Last month’s EMC user
conference in Las Vegas saw the launch of several new products for the storage
market, while the firm said it would extend
virtual
provisioning across its entire backup and recovery portfolio. It also plans
to unveil a new datacentre in Dublin, which it expects will bring benefits for
UK customers.
During the event, EMC announced virtual provisioning for its network storage
product Clariion. Dave Donatelli, president of the firm’s storage division, said
EMC plans to bring more and more virtual provisioning capabilities into the file
environment.
Donatelli said this feature will soon be extended across EMC’s backup and
recovery portfolio, and that de-duplication capabilities will also be added to
the firm’s storage offerings.

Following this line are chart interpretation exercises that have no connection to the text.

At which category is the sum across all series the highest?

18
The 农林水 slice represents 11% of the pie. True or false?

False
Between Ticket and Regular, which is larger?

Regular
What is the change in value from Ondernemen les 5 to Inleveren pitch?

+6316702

He also hinted that the Networker backup and
recovery software may be made available as a hosted service.
Virtual provisioning allows customers to expand storage capacity more easily
than the thin provisioning alternative, according to EMC, because it increases
storage capacity automatically as required, preventing the over-allocation of
storage capacity as well as reducing costs.
So far, EMC has added virtual provisioning to its Celerra and Symmetrix
offerings, and will at some point introduce it to its Connectrix range. However,
the Centera product family will not make use of the technology because it is an
object-based archive system, not file-based.

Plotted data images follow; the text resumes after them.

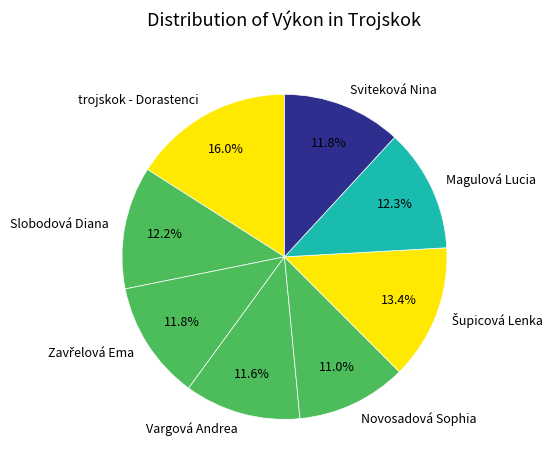

How many slices are in this pie chart?

8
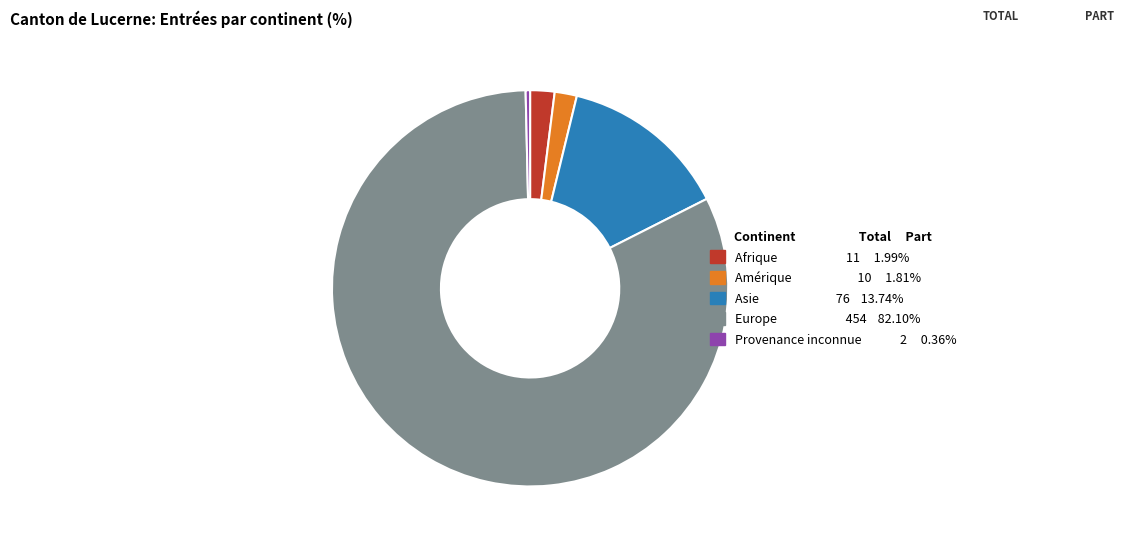

What is the ratio of the value at Amérique 10 1.81% to the value at Afrique 11 1.99%?

0.9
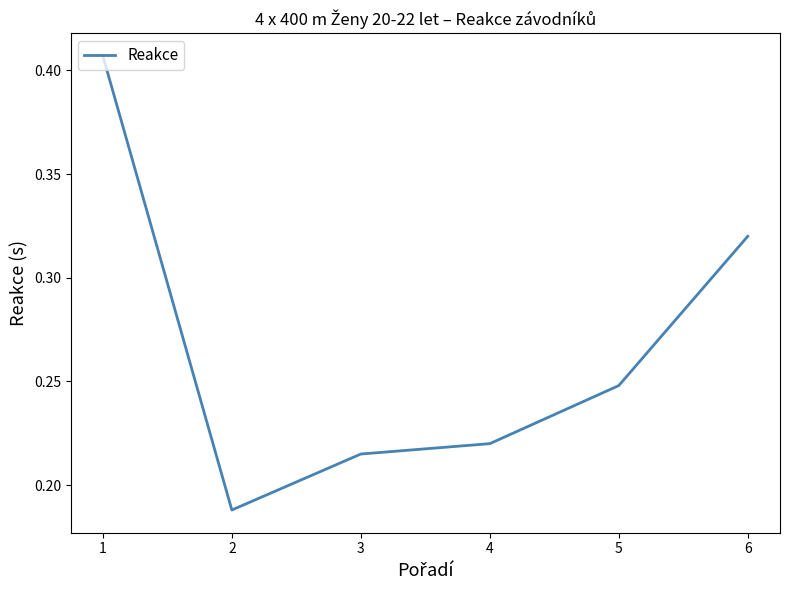

Does the chart have visible grid lines?

No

The company also used its Las Vegas event to detail plans to extend
de-duplication technologies featured in EMC backup and recovery systems to other
lines. “We will move the capabilities into the storage arrays over time,” said
Donatelli.
De-duplication allows firms to minimise the volume of data stored by
recognising redundancies, such as a duplicated file, and only storing these
once.
EMC announced a number of new virtual-disk libraries featuring data
de-duplication technology, including the EMC DL 3D 1500 and 3000, and the DL
4000, which adds a spin-down capability to reduce power.
Rob Enderle, principal analyst for the Enderle Group, said the announcements
around de-duplication will keep EMC at the forefront of the networked storage
field.
“Instead of allowing [software companies] to displace it, EMC is using its
own expertise in the field. It will do wonderful things for its bottom line
because software is such a high margin business in comparison with hardware,”
Enderle explained.
EMC also announced it is using experience gained from the consumer market to
make its storage products easier to use. Its LifeLine software, for example,
allows network-attached storage appliances to be delivered to the consumer
market and is available for licensing by other vendors.

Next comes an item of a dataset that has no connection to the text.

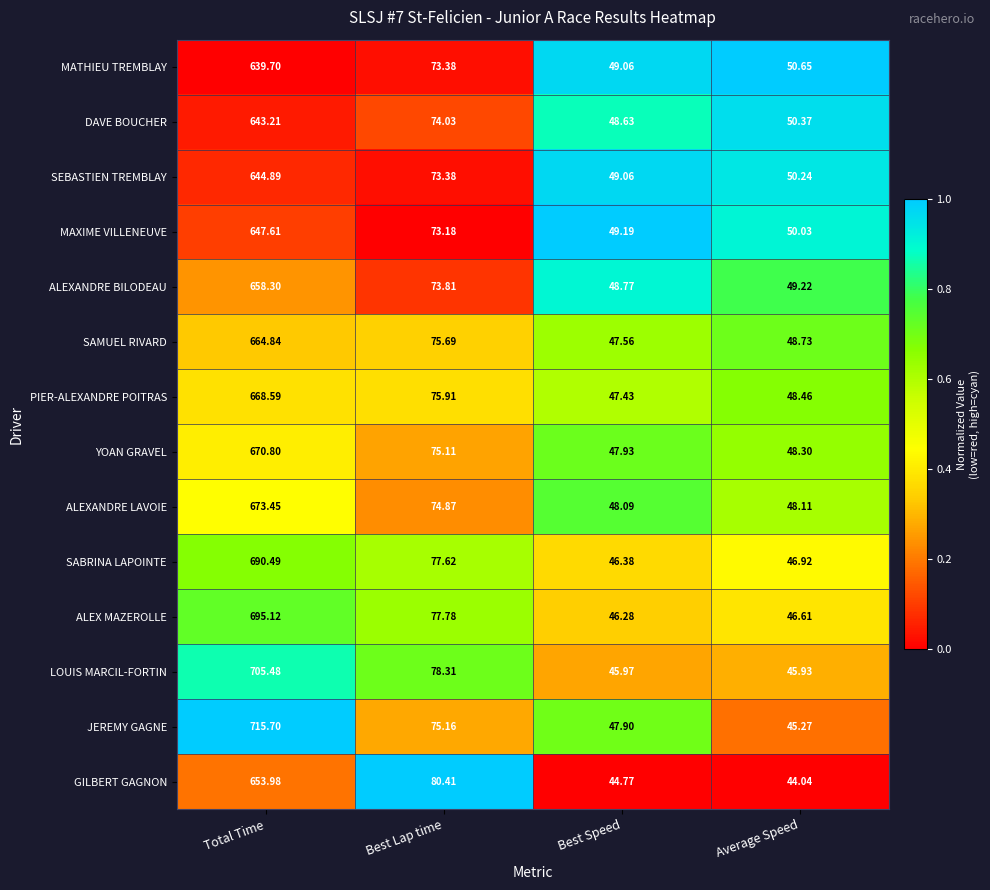

List the series in order of their peak value, lowest first.

MATHIEU TREMBLAY, DAVE BOUCHER, SEBASTIEN TREMBLAY, MAXIME VILLENEUVE, GILBERT GAGNON, ALEXANDRE BILODEAU, SAMUEL RIVARD, PIER-ALEXANDRE POITRAS, YOAN GRAVEL, ALEXANDRE LAVOIE, SABRINA LAPOINTE, ALEX MAZEROLLE, LOUIS MARCIL-FORTIN, JEREMY GAGNE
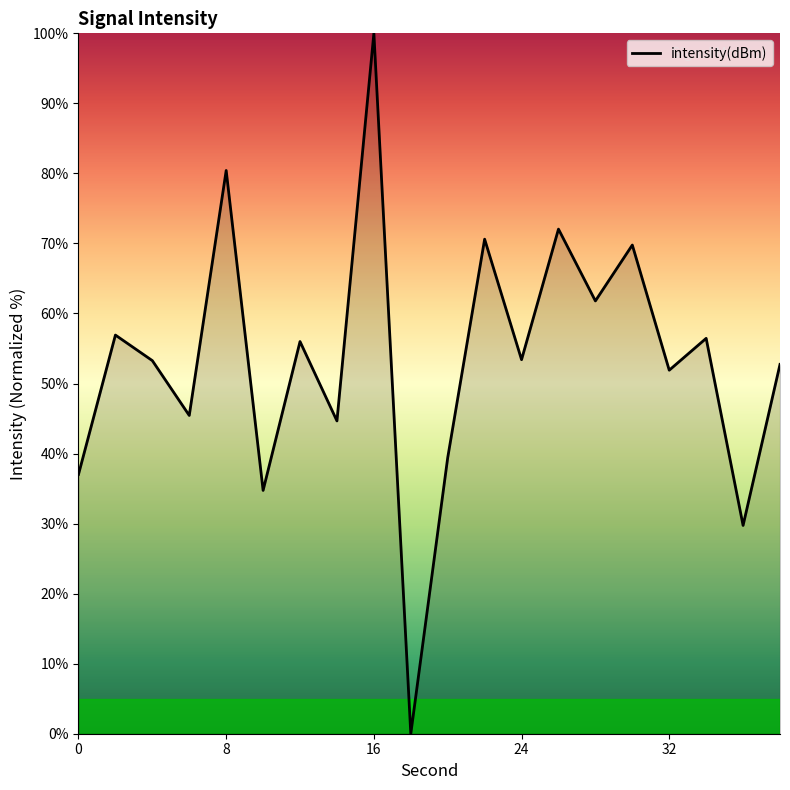

How many lines are shown in the chart?

1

As evidence of its ease of use, the firm said that customers now have the
ability to do their own Clariion installations, as well as perform their own
software upgrades on Celerra products without any on-site support. EMC is also
offering a free upgrade to its Symmetrix Management Console, which it said will
make storage easier and faster to manage.
However, Enderle warned that EMC faces increased competition from both IBM
and HP, especially given the latter’s merger with EDS. “IBM is moving back into
the storage space after letting its business languish in the 1990s, and EMC
should be greatly concerned with anything IBM does,” he said.
On the subject of
HP’s
pending acquisition of EDS, EMC chief executive Joe Tucci was optimistic.
“EDS is an important partner, and they would probably say we are one of their
cornerstones,” he said. “It takes a long time to get the benefits of an al
liance and I don’t think that EDS will abandon it very quickly.”
But Enderle disagreed with Tucci’s positive assessment. “HP and EDS will
offer a cloud-based outsourcing model that is very aggressive and well ahead in
the industry. Over time, EMC will realise the affinity EDS has with HP,” he
said.
Meanwhile, some attendees at the conference were hoping to hear if EMC
planned to offer its Networker backup and recovery tool as a managed service.
Donatelli conceded that such a move might be on the cards, but declined to
elaborate or offer any definite timeframe.
Meanwhile, Vance Checketts, chief operating officer of Mozy, EMC’s
software-as-a-service backup operation, revealed that the firm will unveil its
first international datacentre within the next two months, and said this will
benefit UK customers in particular.
“From a UK customer’s perspective, they will feel more secure knowing their
data will be residing in Europe,” he said.